A few months ago, Peter and I received an invitation from the Hospital where Annie died. It was for a Memorial Service they hold each year for parents of babies and children. It was not the first service they’ve held since she’s died, but for whatever reason, we’d turned down the rest. This time, though, we decided we should give it a go. So we sent in the RSVP and tried not to think about it any more.
I didn’t realize until the night before the service that there was a bit of significance to the date. I changed Eliza’s diaper and sang to her as I got ready to put her in her bed. And I counted the days. I clutched her a little tighter when I realized we’d be taking our new baby to the hospital for a Memorial on the day we had taken her Sister to the hospital where she would eventually die. (I know, it’s a little confusing. Stick with me.) We found out Annie had a brain tumor when she was six months and nine days old.
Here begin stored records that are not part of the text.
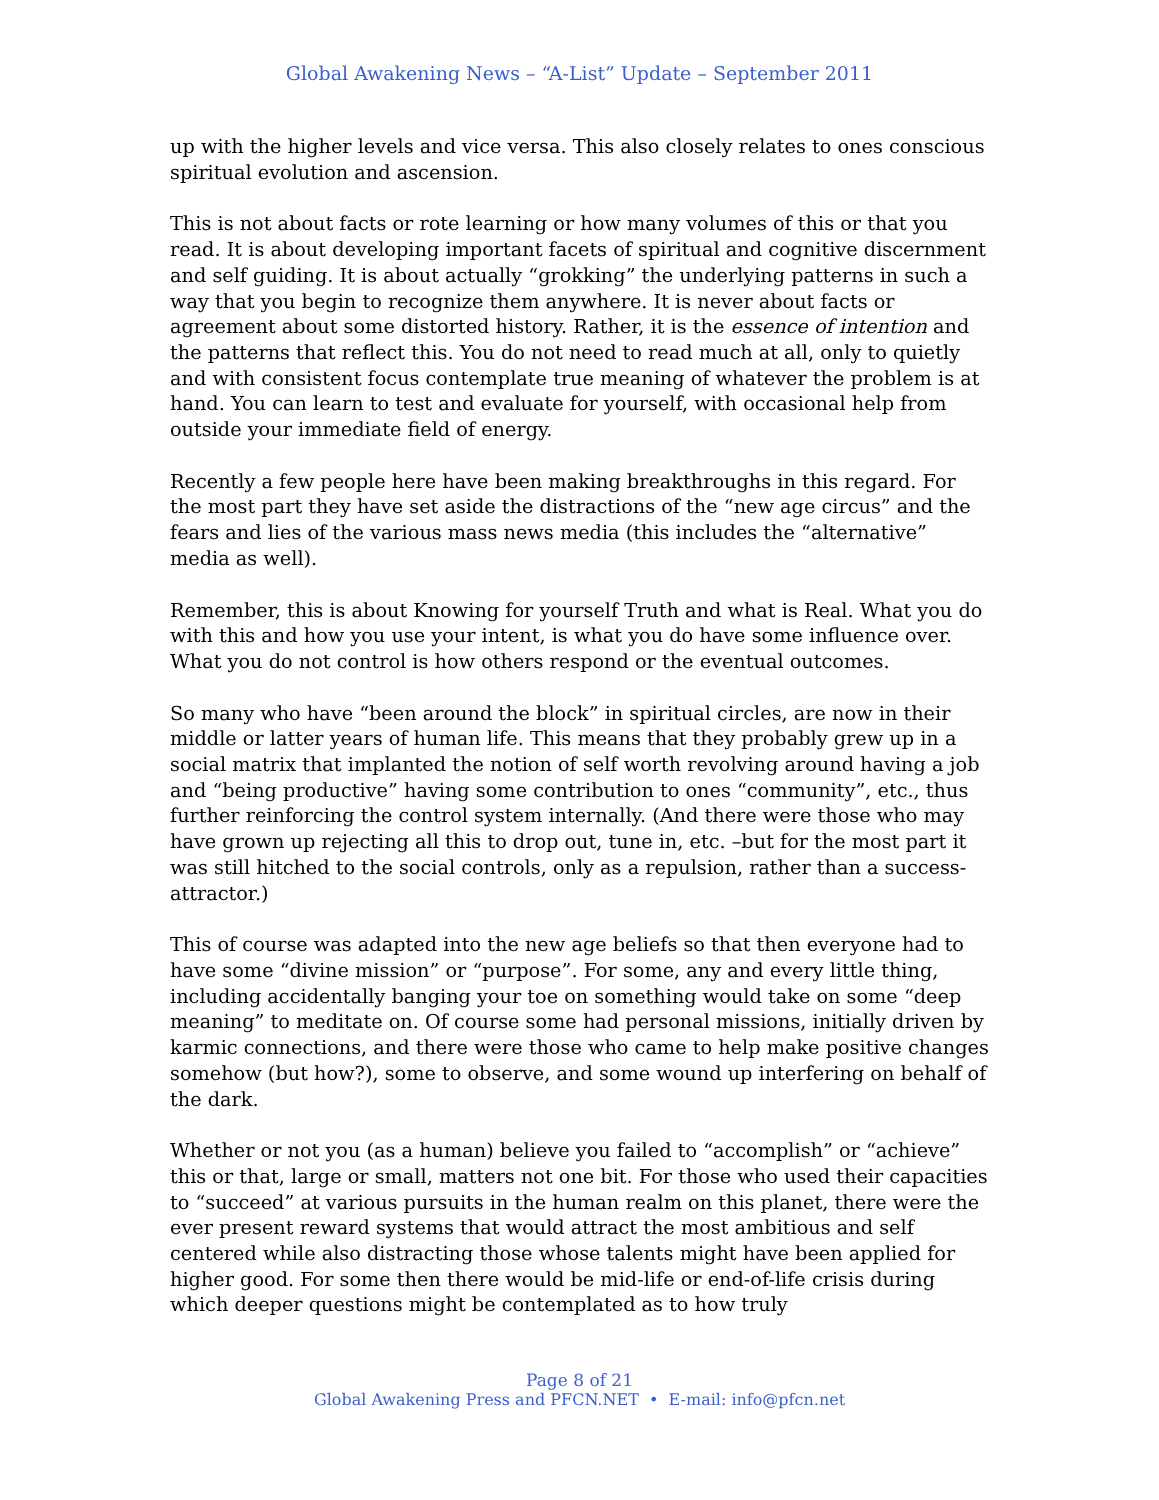Global Awakening News – “A-List” Update – September 2011
up with the higher levels and vice versa. This also closely relates to ones conscious spiritual evolution and ascension.
This is not about facts or rote learning or how many volumes of this or that you read. It is about developing important facets of spiritual and cognitive discernment and self guiding. It is about actually “grokking” the underlying patterns in such a way that you begin to recognize them anywhere. It is never about facts or agreement about some distorted history. Rather, it is the essence of intention and the patterns that reflect this. You do not need to read much at all, only to quietly and with consistent focus contemplate true meaning of whatever the problem is at hand. You can learn to test and evaluate for yourself, with occasional help from outside your immediate field of energy.
Recently a few people here have been making breakthroughs in this regard. For the most part they have set aside the distractions of the “new age circus” and the fears and lies of the various mass news media (this includes the “alternative” media as well).
Remember, this is about Knowing for yourself Truth and what is Real. What you do with this and how you use your intent, is what you do have some influence over. What you do not control is how others respond or the eventual outcomes.
So many who have “been around the block” in spiritual circles, are now in their middle or latter years of human life. This means that they probably grew up in a social matrix that implanted the notion of self worth revolving around having a job and “being productive” having some contribution to ones “community”, etc., thus further reinforcing the control system internally. (And there were those who may have grown up rejecting all this to drop out, tune in, etc. –but for the most part it was still hitched to the social controls, only as a repulsion, rather than a success-attractor.)
This of course was adapted into the new age beliefs so that then everyone had to have some “divine mission” or “purpose”. For some, any and every little thing, including accidentally banging your toe on something would take on some “deep meaning” to meditate on. Of course some had personal missions, initially driven by karmic connections, and there were those who came to help make positive changes somehow (but how?), some to observe, and some wound up interfering on behalf of the dark.
Whether or not you (as a human) believe you failed to “accomplish” or “achieve” this or that, large or small, matters not one bit. For those who used their capacities to “succeed” at various pursuits in the human realm on this planet, there were the ever present reward systems that would attract the most ambitious and self centered while also distracting those whose talents might have been applied for higher good. For some then there would be mid-life or end-of-life crisis during which deeper questions might be contemplated as to how truly
Page 8 of 21
Global Awakening Press and PFCN.NET • E-mail: info@pfcn.net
We took Eliza to Annie’s Memorial service when she was six months and nine days old. For some reason, the knowledge of those similar ages heightened my sensitivity to my surroundings.
Friends, the past twenty-one months have held a lifetime of pain for me. But they have also held a lifetime of joy. And I discovered the most beautiful, meaningful truth as I sat in that service.
I sat there, surrounded by hurting, grieving people. I sat there and listened to meaningless words and meaningless songs. Not once did I hear the name Jesus uttered. In that service, as I watched and listened and prayed, I saw how the world grieves. I didn’t like it.
We will not heal without Jesus. He alone can work in us and through us to bring Joy into our mourning. Without Him, we are still broken.
I still hesitate to share this because I’m not sure my written words portray how deeply this penetrated my heart.
When I listen to a song about rainbows, it is nice. It’s sad. But it doesn’t heal.
When I read a poem about death, I resonate with it. But it doesn’t restore me.
But when I read my Bible? When I sit and pour my heart out to Christ?
I am healed.
I am restored.
There are no words like Christ’s words. The truth of His Words bring me comfort and power and perspective. I am not left with a wistful, sentimental feeling. I am changed and renewed.
On that day, as I held my sweet Eliza, longing for the touch of my Annie-girl, I felt like Jesus lifted the fog of my life a bit. He showed me my pain. And He showed me His grace on this journey I’ve been on. I saw His presence in my life and the way He has gently held me in His arms.
He heals us.
He is healing me.
He will heal you.
I’m the first to admit that I haven’t “arrived”. I struggle with the weight of my grief daily. I feel clumsy with my words and feelings a lot of the time. But I pray my life will be one that shows joy and grace because of the restoration Jesus has brought to me.
From head to toe, I’ll bless his holy name!